Dans un contexte de faible croissance, l’évolution des défaillances d’entreprises est à surveiller car, en cas de nette augmentation ces dernières auraient des conséquences préjudiciables, sur l’emploi notamment.


[1] Cette étude couvre l’Allemagne, la Belgique, la France, l’Italie, les Pays-Bas, le Royaume-Uni et la Suède. L’Espagne n’est pas intégrée à l’étude en raison d’une réforme des procédures collectives qui empêche la comparaison des statistiques sur une longue période. Les chiffres commentés sur la moyenne européenne correspondent à l’indice (moyenne pondérée par le PIB des statistiques nationales) représenté sur le graphique 1.

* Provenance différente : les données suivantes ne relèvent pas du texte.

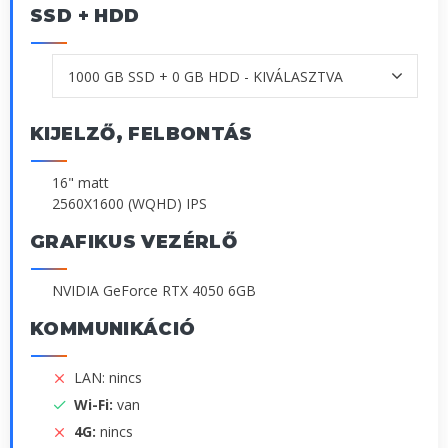
SSD + HDD
KIJELZŐ, FELBONTÁS
16" matt
2560X1600 (WQHD) IPS
GRAFIKUS VEZÉRLŐ
NVIDIA GeForce RTX 4050 6GB
KOMMUNIKÁCIÓ
LAN: nincs
Wi-Fi:
van
4G:
nincs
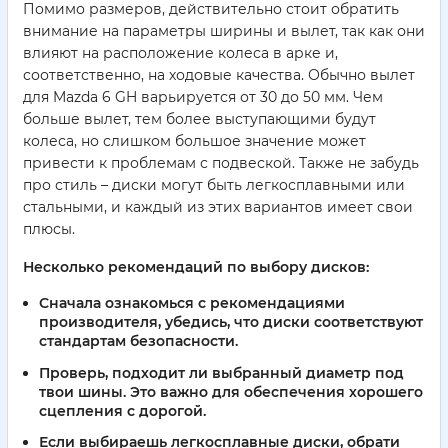
Помимо размеров, действительно стоит обратить
внимание на параметры ширины и вылет, так как они
влияют на расположение колеса в арке и,
соответственно, на ходовые качества. Обычно вылет
для Mazda 6 GH варьируется от 30 до 50 мм. Чем
больше вылет, тем более выступающими будут
колеса, но слишком большое значение может
привести к проблемам с подвеской. Также не забудь
про стиль – диски могут быть легкосплавными или
стальными, и каждый из этих вариантов имеет свои
плюсы.
Несколько рекомендаций по выбору дисков:
Сначала ознакомься с рекомендациями
производителя, убедись, что диски соответствуют
стандартам безопасности.
Проверь, подходит ли выбранный диаметр под
твои шины. Это важно для обеспечения хорошего
сцепления с дорогой.
Если выбираешь легкосплавные диски, обрати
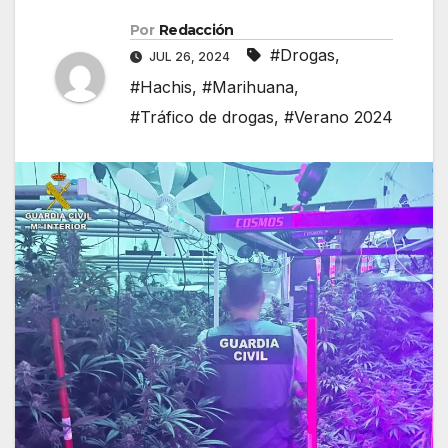
Por
Redacción
#Drogas
,
JUL 26, 2024
#Hachis
,
#Marihuana
,
#Tráfico de drogas
,
#Verano 2024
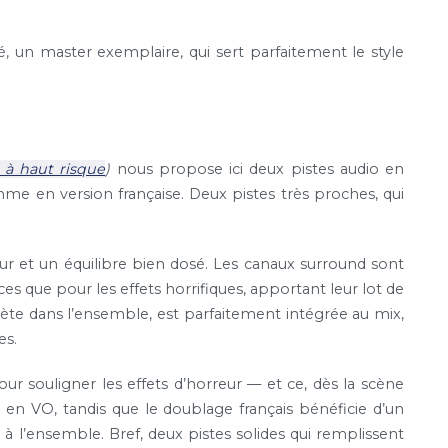
 un master exemplaire, qui sert parfaitement le style
 à haut risque
)
nous propose ici deux pistes audio en
mme en version française. Deux pistes très proches, qui
eur et un équilibre bien dosé. Les canaux surround sont
es que pour les effets horrifiques, apportant leur lot de
crète dans l’ensemble, est parfaitement intégrée au mix,
es.
 souligner les effets d’horreur — et ce, dès la scène
s en VO, tandis que le doublage français bénéficie d’un
à l’ensemble. Bref, deux pistes solides qui remplissent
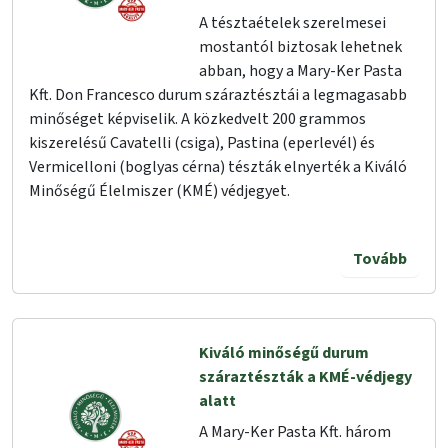
A tésztaételek szerelmesei
mostantól biztosak lehetnek
abban, hogy a Mary-Ker Pasta
Kft. Don Francesco durum száraztésztái a legmagasabb
minőséget képviselik. A közkedvelt 200 grammos
kiszerelésű Cavatelli (csiga), Pastina (eperlevél) és
Vermicelloni (boglyas cérna) tészták elnyerték a Kiváló
Minőségű Élelmiszer (KMÉ) védjegyet.
Tovább
Kiváló minőségű durum
száraztészták a KMÉ-védjegy
alatt
A Mary-Ker Pasta Kft. három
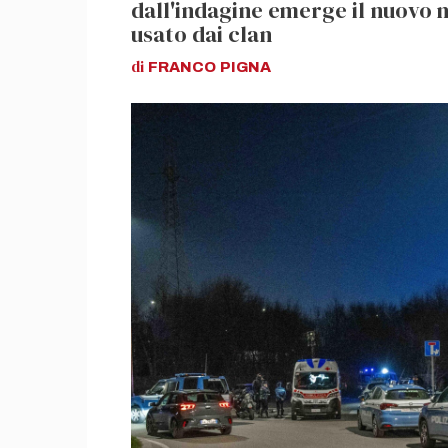
dall'indagine emerge il nuovo 
usato dai clan
di
FRANCO
PIGNA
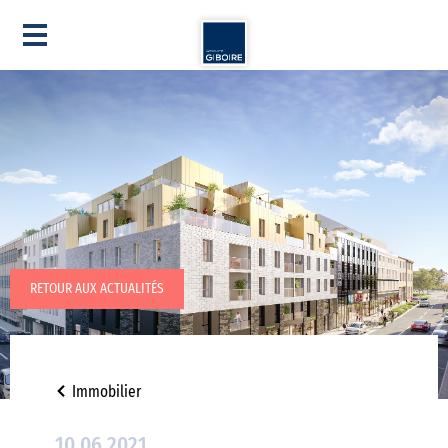
RETOUR AUX ACTUALITÉS
Immobilier
10.06.2021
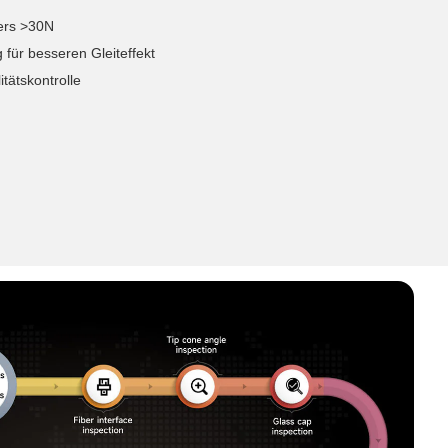
ters >30N
 für besseren Gleiteffekt
tätskontrolle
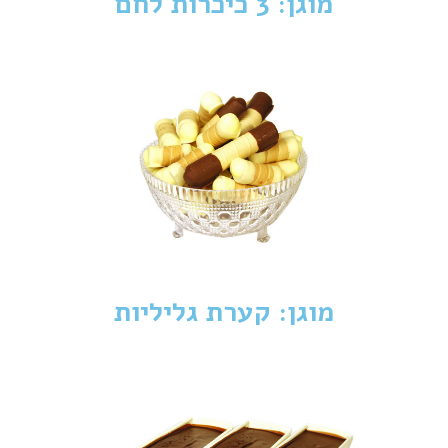
מוגן: 3 כיכרות לחם
מוגן: קערת גליליות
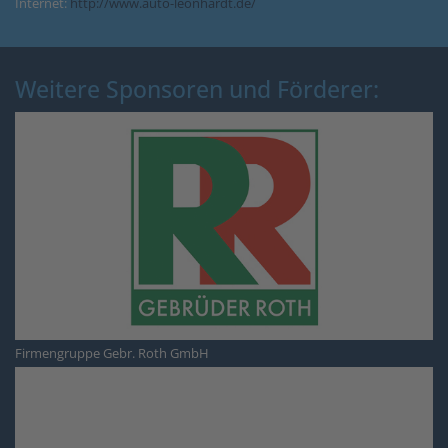
Internet:
http://www.auto-leonhardt.de/
Weitere Sponsoren und Förderer:
Firmengruppe Gebr. Roth GmbH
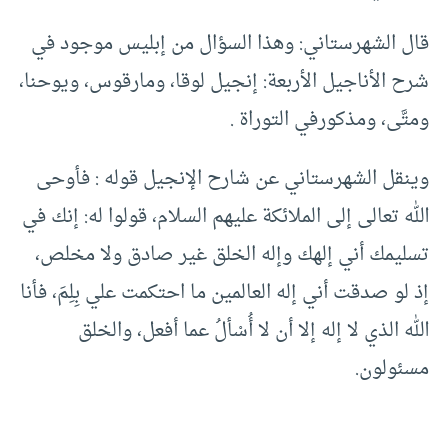
قال الشهرستاني: وهذا السؤال من إبليس موجود في
شرح الأناجيل الأربعة: إنجيل لوقا، ومارقوس، ويوحنا،
ومتَّى، ومذكورفي التوراة .
وينقل الشهرستاني عن شارح الإنجيل قوله : فأوحى
الله تعالى إلى الملائكة عليهم السلام، قولوا له: إنك في
تسليمك أني إلهك وإله الخلق غير صادق ولا مخلص،
إذ لو صدقت أني إله العالمين ما احتكمت علي بِلِمَ، فأنا
الله الذي لا إله إلا أن لا أُسْألُ عما أفعل، والخلق
مسئولون.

[2] Pour chaque pays, la normalisation consiste à diviser la donnée de défaillance sur un trimestre donné par leur valeur moyenne sur l’ensemble de la période (2006-2023).

[3] Les données s’arrêtent au 4e trimestre 2023 pour l’Allemagne et au 3e trimestre 2023 pour l’Italie. 24ytd correspond à janvier-février 2024.

[4] Voir G. Derrien (2024), « Le marché résidentiel en zone euro à l’épreuve de la normalisation monétaire », Conjoncture, BNP Paribas

[5] Sur le graphique 4, par exemple en France, dans le commerce, le point orange signifie que les défaillances ont atteint sur les 6 derniers mois 80% de leur niveau maximal passé (1997). La barre noire signifie que lors des 6 derniers mois pré-Covid elles avaient atteint 63% de ce niveau maximal de 1997.